Ещё по пути Лагортал осознал: Нэльдор сам мог сказать, что ничего не знает, но он смолчал. Для Нэльдора стало так важно ни в чём не уступить врагу, ничего не сказать? Он сам пытался заслонить других от допроса? Не лишит ли он, Лагортал, смысла стойкость молодого воина своей просьбой, не ослабит ли его дух?
– Нет, я не могу ничего сказать Нэльдору. Я прошу вас пощадить его, он шёл только защищать нас и даже не знает о сути того, с чем мы шли…
– Нет, – отрезал целитель. – Или Нэльдор расскажет все, что ему известно, раз тайн в этом нет, или его будут допрашивать, пока не сломают или не замучают до смерти. И ты – будешь свидетелем всему.

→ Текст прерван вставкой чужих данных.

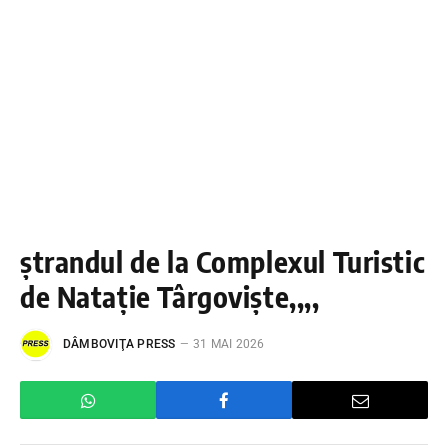
ștrandul de la Complexul Turistic
de Natație Târgoviște,,,,
DÂMBOVIŢA PRESS
31 MAI 2026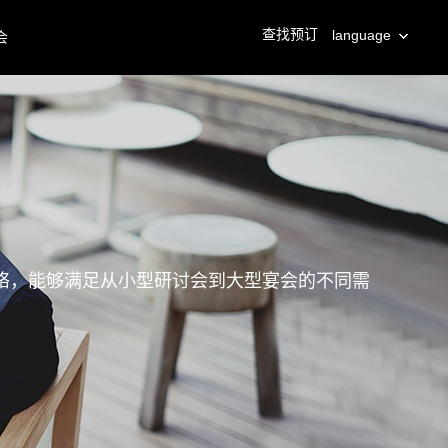
查找预订
language
会
络，能够满足从小型研讨会到大型宴会的不同需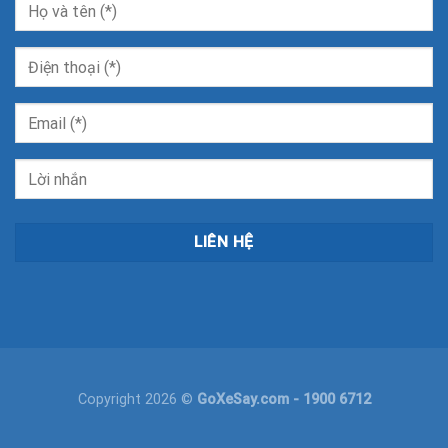
Copyright 2026 ©
GoXeSay.com
- 1900 6712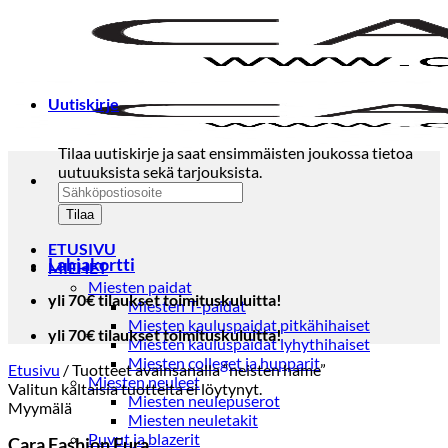
Skip
to
content
Uutiskirje
Tilaa uutiskirje ja saat ensimmäisten joukossa tietoa
uutuuksista sekä tarjouksista.
ETUSIVU
Lahjakortti
MIEHET
Miesten paidat
yli 70€ tilaukset toimituskuluitta!
Miesten T-paidat
Miesten kauluspaidat pitkähihaiset
yli 70€ tilaukset toimituskuluitta!
Miesten kauluspaidat lyhythihaiset
Miesten colleget ja hupparit
Etusivu
/
Tuotteet avainsanalla “neisten hame”
Miesten neuleet
Valitun kaltaisia tuotteita ei löytynyt.
Miesten neulepuserot
Myymälä
Miesten neuletakit
Puvut ja blazerit
Cara Fashion Eura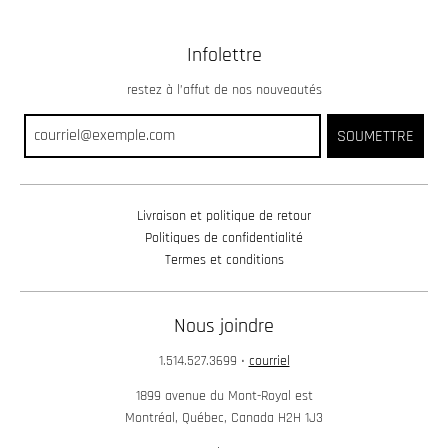
Infolettre
restez à l’affut de nos nouveautés
SOUMETTRE
Livraison et politique de retour
Politiques de confidentialité
Termes et conditions
Nous joindre
1.514.527.3699
•
courriel
1899 avenue du Mont-Royal est
Montréal, Québec, Canada H2H 1J3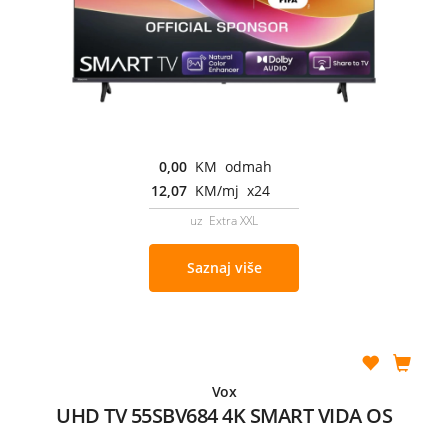
0,00
KM odmah
12,07
KM/mj x24
uz Extra XXL
Saznaj više
Vox
UHD TV 55SBV684 4K SMART VIDA OS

Лагортала вернули в камеру, вставили ему кляп и скоро в застенок ввели Арохира и Оэглира. Первый снова стоял в раме, второй сидел в кресле, и пальцы его были в механизме. Больдог решил проверить, что в этот раз решит Арохир.
Оэглир с Арохиром впервые видели друг друга с тех пор, как их взяли, и пытались что-нибудь сообщить друг другу. Арохир знал теперь, что пытку будут вести до конца, но пленника не сделают калекой. И либо он будет держать руки, и с Оэглиром будет то же, что было с Химмэгилем. Либо самому нужно участвовать в пытке, но облегчить её… Или попросить, чтобы всё это прервали, как попросил Химмэгиль. Но на просьбы нолдо готов не был. Перед его внутренним взором предстало все, что должно случится: медленно разрываемые ткани, медленно переламываемые кости, крик Химмэгиля и потом просьба… – и Арохир не смог поступить как в прошлый раз. Он опустил руки, внутренне кляня себя.
Больдог засмеялся и хлопнул Арохира по плечу:
– Видишь, как все просто и быстро? А предыдущего-то ты как долго мурыжил. Или дело в том, что тот не был феанорингом? Этого не так жалко?
Левую руку Оэглира не стали вынимать из дробилки, но правую уложили в такой же механизм.
– Закрепи свой успех, Арохир.
Все повторялось снова – уже в третий раз.
Руки Лагортала сильно дрожали. Тёмные не только пытали эльфов, но заставляли их делать такой выбор, как сейчас… Нужно было найти иной выход, не то, чего хотели Тёмные.
– Они потом восстановят руку! – крикнул Арохир. Казалось, был выход, попросить Тёмных, но не после того, что было. Арохир ненавидел их ещё сильнее.
– Если Саурон меня в рудники прочит, а ты покалечишь, тебе, палач, тоже достанется, – обратился к Больдогу Оэглир, хотя, когда кости ломались, он не мог не закричать. А вторую его руку уже укладывали в такой же механизм.
– Конечно, ты уже ничем от простого орка и не отличаешься, бывший айну, – вмешался Арохир. – Можешь только ручки сауроновских машин вертеть. Ни облик изменить, ни что большее, – нолдо пытался разозлить Больдога и потому старался говорить… даже не насмешливо, а так, словно речь шла об очевидном. Но руки его по-прежнему были закреплены, а правая рука Оэглира вложена в механизм, и… Арохир вновь опустил руку… «Прости меня, если сможешь».